__Consigne de travail__
Citez fidèlement le passage sur l'Alliance et le baptême. Commencez aux mots « Dans le rite du » et arrêtez-vous après « de Jésus Christ. ».

__Passage cité__

****

Ce rite nous semble signifier la « morale » de l'Alliance, qui est avant tout une réponse du peuple à la promesse gratuite de Dieu, une parole qui, du fait d'avoir été prononcée en premier, suscite et fonde la promesse du peuple. Oui, la promesse de fidélité que fait Israël aux paroles de Dieu est une reconnaissance de ce que Dieu a fait en premier. La parole de Dieu demeure donc le fondement de l'Alliance, et c'est bien pour manifester cela qu'un « livre de l'Alliance » a été écrit : Moïse écrit les paroles de Dieu dans un livre pour les inscrire dans la mémoire d'Israël.


Les « promesses baptismales »


L'itinéraire de l'initiation chrétienne avec le triple signe de l'unique sacrement de la foi — c'est-à-dire les sacrements du baptême, de la confirmation et de l'eucharistie — représente le rite de la Nouvelle Alliance scellée par la Pâque du Christ. En effet, dans les rites de l'initiation chrétienne comme dans le rite de l'Alliance décrit dans le livre de L’Exode, c'est la Parole de Dieu qui retentit, l'échange des promesses entre Dieu et le catéchumène, ce sont les gestes sacramentaux qui manifestent et réalisent ce qui est dit et fait.
Dans le rite du baptême, il est un moment, juste avant l'immersion, où le ministre de l'Eglise pose des questions à celui qui doit recevoir le baptême. Des questions que, d'habitude, on appelle « promesses baptismales » — appellation qui, on l'a déjà dit, ne se trouve pas dans le livre liturgique. En réalité, le dialogue, fait de demandes et de réponses entre le ministre et le catéchumène, se compose de deux parties : le renoncement à Satan et la profession de foi comme adhésion au Dieu de Jésus Christ.

****

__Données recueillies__
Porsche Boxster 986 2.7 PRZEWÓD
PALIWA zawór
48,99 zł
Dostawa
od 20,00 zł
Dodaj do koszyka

****

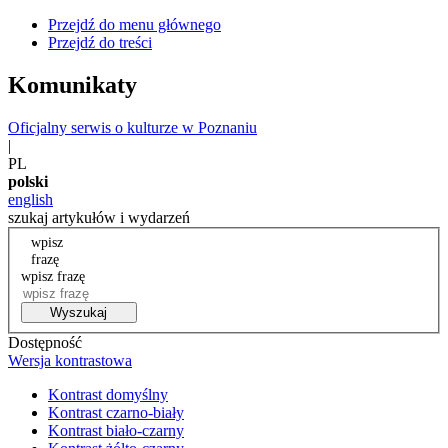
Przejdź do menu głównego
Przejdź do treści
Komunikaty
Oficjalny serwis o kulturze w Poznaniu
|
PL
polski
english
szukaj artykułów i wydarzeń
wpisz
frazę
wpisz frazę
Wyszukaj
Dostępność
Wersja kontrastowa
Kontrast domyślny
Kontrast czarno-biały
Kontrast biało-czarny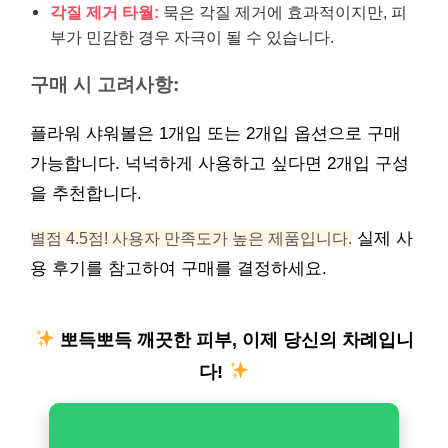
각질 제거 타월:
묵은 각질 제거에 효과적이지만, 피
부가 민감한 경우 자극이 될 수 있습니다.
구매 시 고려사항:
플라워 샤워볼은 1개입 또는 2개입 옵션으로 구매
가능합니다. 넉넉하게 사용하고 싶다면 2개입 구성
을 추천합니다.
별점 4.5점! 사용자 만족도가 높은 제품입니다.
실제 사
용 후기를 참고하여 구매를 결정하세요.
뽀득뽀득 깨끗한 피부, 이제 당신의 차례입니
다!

****

__Corrigé proposé__
Dans le rite du baptême, il est un moment, juste avant l'immersion, où le ministre de l'Eglise pose des questions à celui qui doit recevoir le baptême. Des questions que, d'habitude, on appelle « promesses baptismales » — appellation qui, on l'a déjà dit, ne se trouve pas dans le livre liturgique. En réalité, le dialogue, fait de demandes et de réponses entre le ministre et le catéchumène, se compose de deux parties : le renoncement à Satan et la profession de foi comme adhésion au Dieu de Jésus Christ.